TASK REQUIREMENTS: Apart from the pictures, print the data below exactly as given.

INFORMATION PROVIDED:
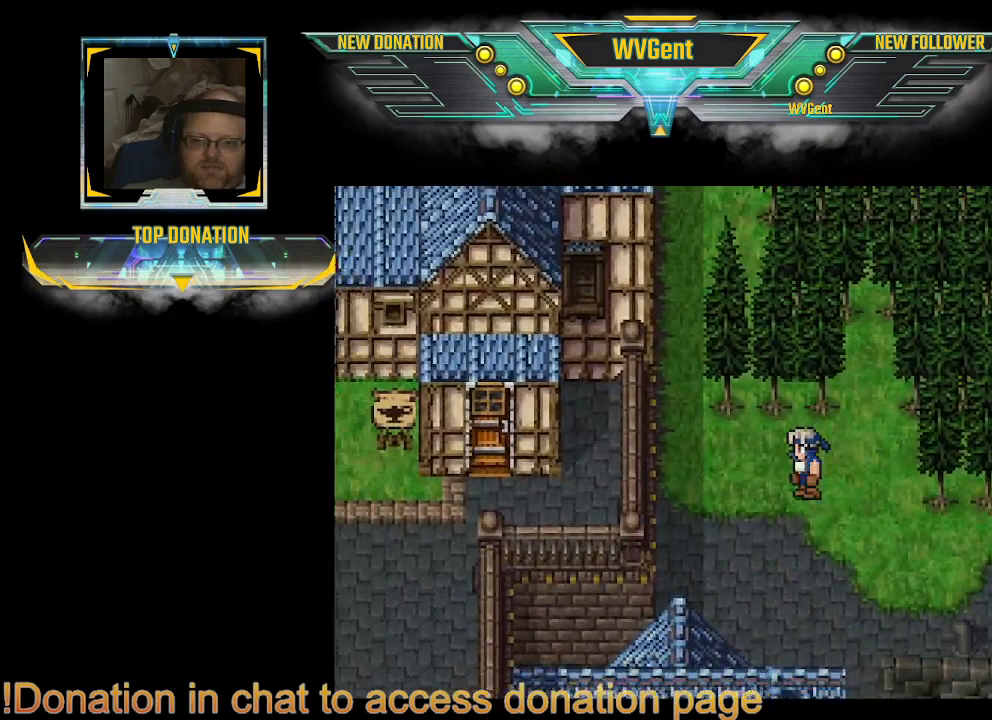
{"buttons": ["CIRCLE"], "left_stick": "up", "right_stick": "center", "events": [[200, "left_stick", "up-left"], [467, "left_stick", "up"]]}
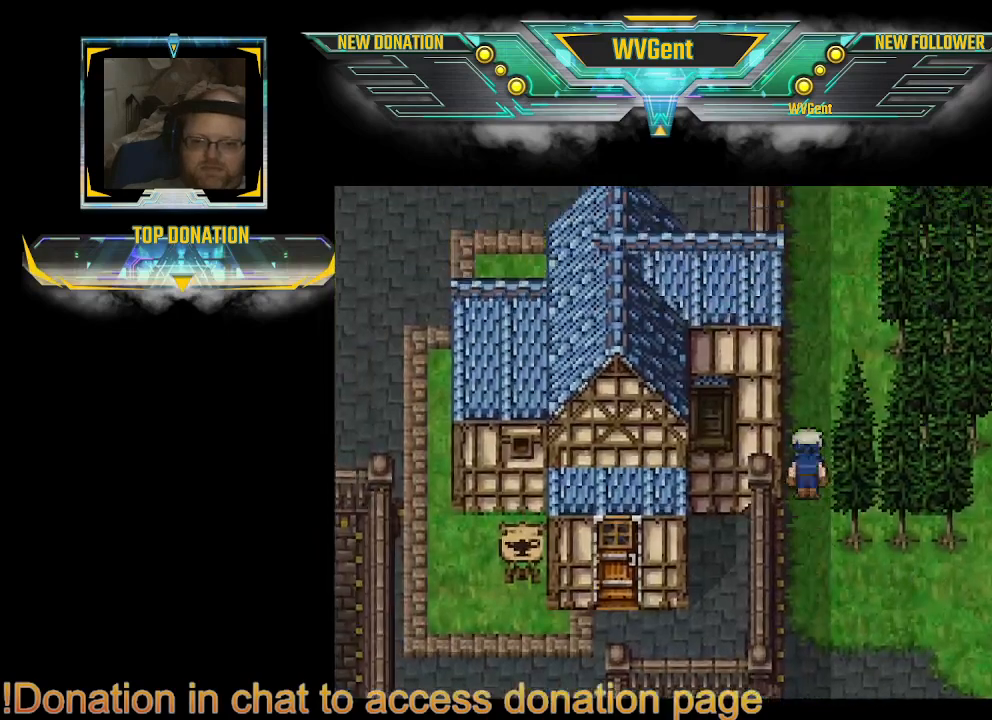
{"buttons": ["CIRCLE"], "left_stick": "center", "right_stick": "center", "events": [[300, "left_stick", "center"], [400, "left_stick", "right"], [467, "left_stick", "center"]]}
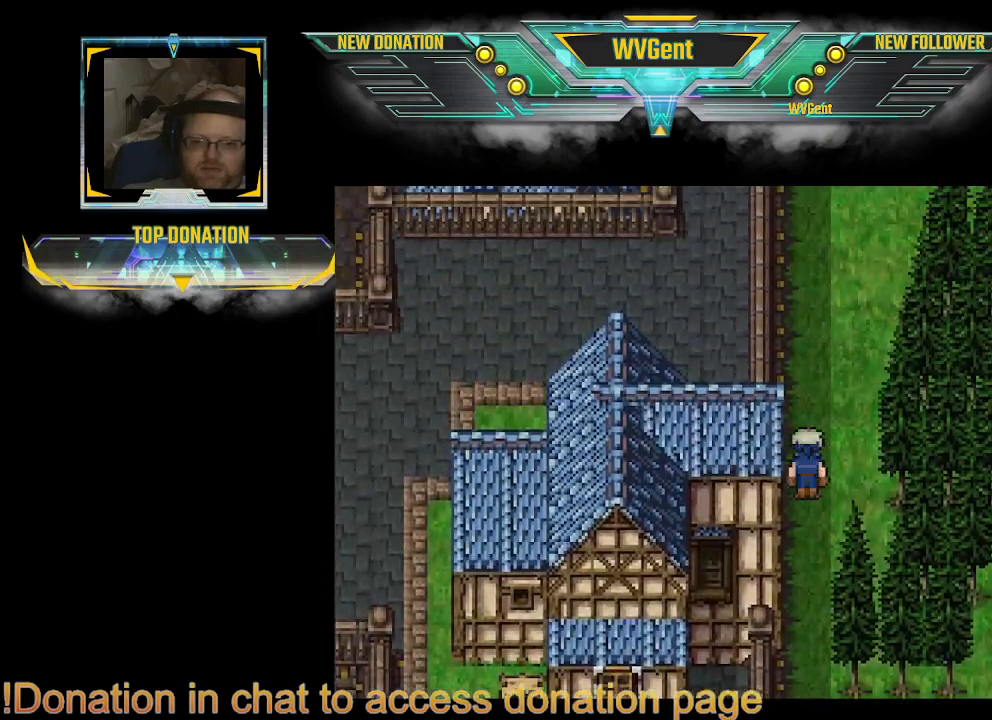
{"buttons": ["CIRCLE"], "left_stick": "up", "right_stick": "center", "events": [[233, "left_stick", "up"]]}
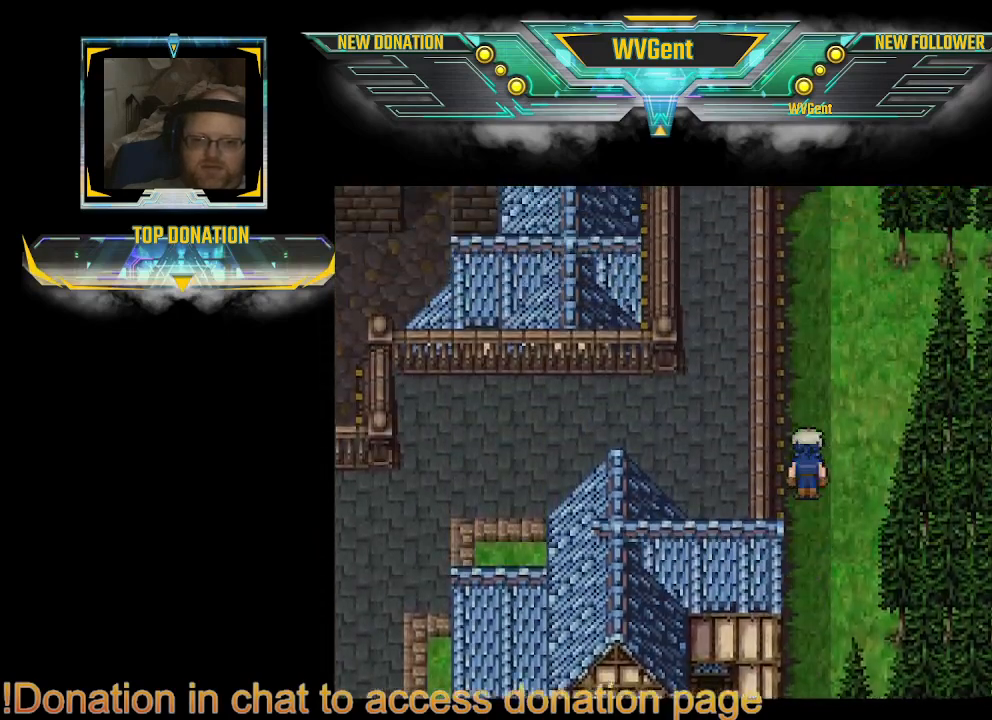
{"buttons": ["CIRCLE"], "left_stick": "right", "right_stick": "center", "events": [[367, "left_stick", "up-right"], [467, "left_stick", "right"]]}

THE ANSWER:
{"buttons": ["CIRCLE"], "left_stick": "up", "right_stick": "center", "events": [[200, "left_stick", "up-left"], [467, "left_stick", "up"]]}
{"buttons": ["CIRCLE"], "left_stick": "center", "right_stick": "center", "events": [[300, "left_stick", "center"], [400, "left_stick", "right"], [467, "left_stick", "center"]]}
{"buttons": ["CIRCLE"], "left_stick": "up", "right_stick": "center", "events": [[233, "left_stick", "up"]]}
{"buttons": ["CIRCLE"], "left_stick": "right", "right_stick": "center", "events": [[367, "left_stick", "up-right"], [467, "left_stick", "right"]]}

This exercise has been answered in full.